2. In caso di necessità i soggetti addetti al controllo sopra indicati, potranno dare  prescrizioni ai fruitori del monumento naturale pubblico sul comportamento da tenere,  sino alla disposizione di allontanamento dal luogo soggetto alla disciplina del presente  regolamento. 

3. Ai soggetti di cui al comma precedente compete l'accertamento delle trasgressioni, ai  sensi delle vigenti leggi. 

4. Chiunque viola le disposizioni contenute nel presente regolamento è soggetto alla  sanzione amministrativa del pagamento di una somma da € 50,00 a € 500,00 e al  risarcimento dell’eventuale danno patrimoniale e/o ambientale arrecato. 
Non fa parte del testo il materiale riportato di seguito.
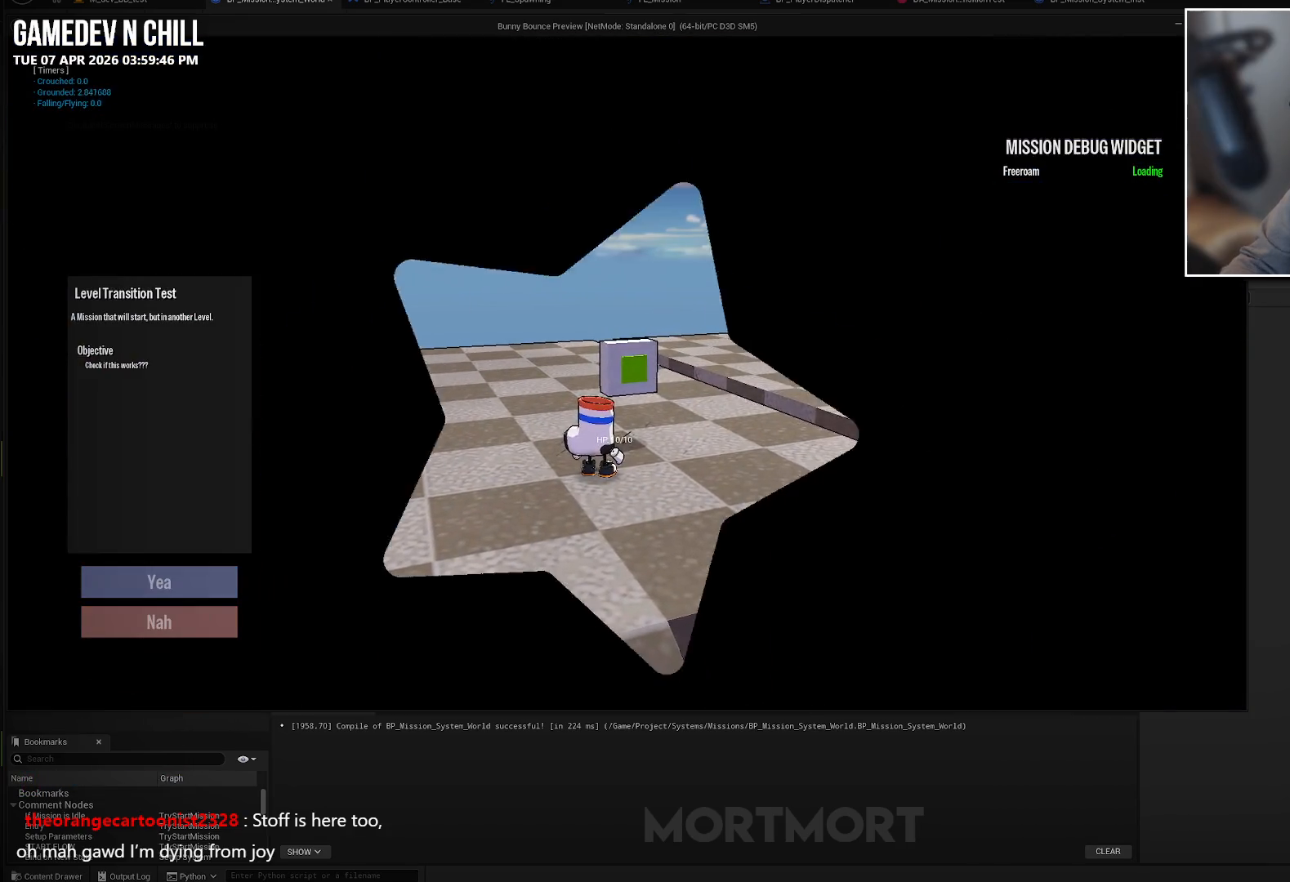
{"buttons": [], "left_stick": "center", "right_stick": "center", "events": []}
5. La competenza all’irrogazione delle sanzioni per la violazione delle norme del  presente regolamento spetta all’Ente gestore del Monumento o, in alternativa, al  Comune di Piuro, a seguito di accordi, tra enti o sulla base di un servizio associato di  funzioni, ai sensi delle vigenti norme in materia. 

6. Il soggetto competente provvede all’irrogazione della sanzione ai sensi della L. 689/81 e degli articoli 27, 28, 29 e 30 della L.R. 30/11/1983 n. 86. 

7. I proventi delle sanzioni spettano all’Ente gestore del Monumento ai sensi dell’articolo  31, comma 4, della L.R. 86/83. 

Articolo 8 – Finanziamenti 

1. L'Ente gestore provvede alla realizzazione dei programmi pluriennali di cui al  precedente articolo 3 e della gestione monumento naturale, mediante piani stralcio  annuali finanziati con i contributi assegnati dalla Regione Lombardia in base ai piani di  riparto annuali, previsti dall’articolo 40 della L.R. n. 86/83, da altre leggi regionali,  nonché con risorse proprie o altri finanziamenti. 

Articolo 9 - Norme finali 

1. Il presente regolamento di gestione viene adottato con deliberazione dell'Assemblea della Comunità montana della Valchiavenna, ed entra in vigore dopo l'approvazione  dello stesso da parte della Giunta regionale.